▶ [PROBLEM 1]:
Put the lines of the records that run from the one containing "side. Sure enough, he" through the one containing "View Profile", inclusive, into a numbered list, leaving out any blank lines.

▶ [TEXT FOR ANALYSIS]:
Capturing traces:   0%|          | 0/2500 [00:00<?, ?it/s]

✔️ OK to continue!


What's this data look like? Try plotting a trace or two here:

In [11]:
%matplotlib notebook
import matplotlib.pylab as plt
plt.figure()
plt.plot(trace_array, 'r')
plt.show()

<IPython.core.display.Javascript object>

OK interesting - so we've got data! And what about the format of the input data?

In [12]:
print(textin_array[0])
print(textin_array[1])

CWbytearray(b'2d 9b b8 d0 64 b0 19 ed 25 31 57 16 75 af 77 8f')
CWbytearray(b'c4 2f ac ee d9 9c 75 86 03 57 50 ce 16 f6 ed 31')


## AES Guesser - One Byte

The attack now needs a way of splitting traces into two groups, depending on the state of a bit in our "guessed" value. We're going to start easy by guessing a single byte of the AES key at a time.

▶ [THE INPUT]:
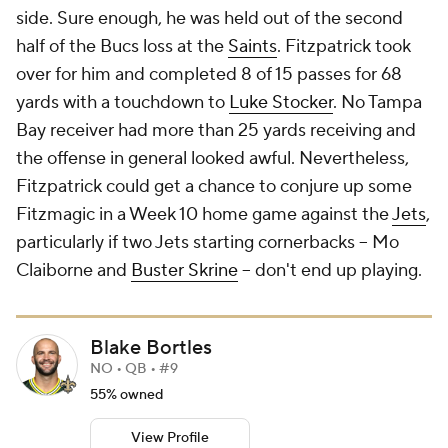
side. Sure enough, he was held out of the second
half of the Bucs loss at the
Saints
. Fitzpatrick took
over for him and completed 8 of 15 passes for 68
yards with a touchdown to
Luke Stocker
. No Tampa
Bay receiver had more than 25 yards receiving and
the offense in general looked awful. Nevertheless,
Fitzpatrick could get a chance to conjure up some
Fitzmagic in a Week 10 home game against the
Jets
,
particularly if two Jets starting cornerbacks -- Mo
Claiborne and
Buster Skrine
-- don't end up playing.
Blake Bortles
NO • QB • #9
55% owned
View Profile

---

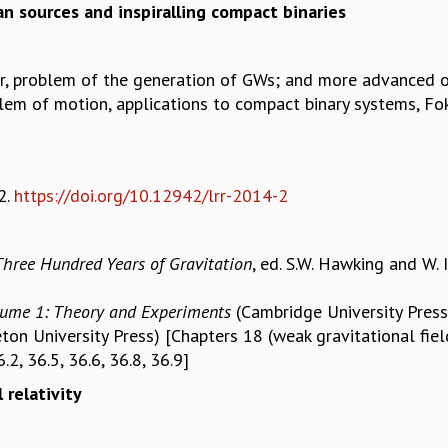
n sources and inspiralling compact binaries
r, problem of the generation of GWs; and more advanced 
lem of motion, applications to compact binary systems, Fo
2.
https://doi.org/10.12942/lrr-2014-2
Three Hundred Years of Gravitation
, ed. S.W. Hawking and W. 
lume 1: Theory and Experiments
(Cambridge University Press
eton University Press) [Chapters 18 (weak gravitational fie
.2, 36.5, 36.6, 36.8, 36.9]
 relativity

▶ [PROBLEM 2]:
Transcribe the passage of the notebook text on capturing traces that runs from "## AES Guesser" through "key at a time.", inclusive.

▶ [EXERCISE OUTPUT 1]:
1. side. Sure enough, he was held out of the second
2. half of the Bucs loss at the
3. Saints
4. . Fitzpatrick took
5. over for him and completed 8 of 15 passes for 68
6. yards with a touchdown to
7. Luke Stocker
8. . No Tampa
9. Bay receiver had more than 25 yards receiving and
10. the offense in general looked awful. Nevertheless,
11. Fitzpatrick could get a chance to conjure up some
12. Fitzmagic in a Week 10 home game against the
13. Jets
14. ,
15. particularly if two Jets starting cornerbacks -- Mo
16. Claiborne and
17. Buster Skrine
18. -- don't end up playing.
19. Blake Bortles
20. NO • QB • #9
21. 55% owned
22. View Profile

▶ [EXERCISE OUTPUT 2]:
## AES Guesser - One Byte

The attack now needs a way of splitting traces into two groups, depending on the state of a bit in our "guessed" value. We're going to start easy by guessing a single byte of the AES key at a time.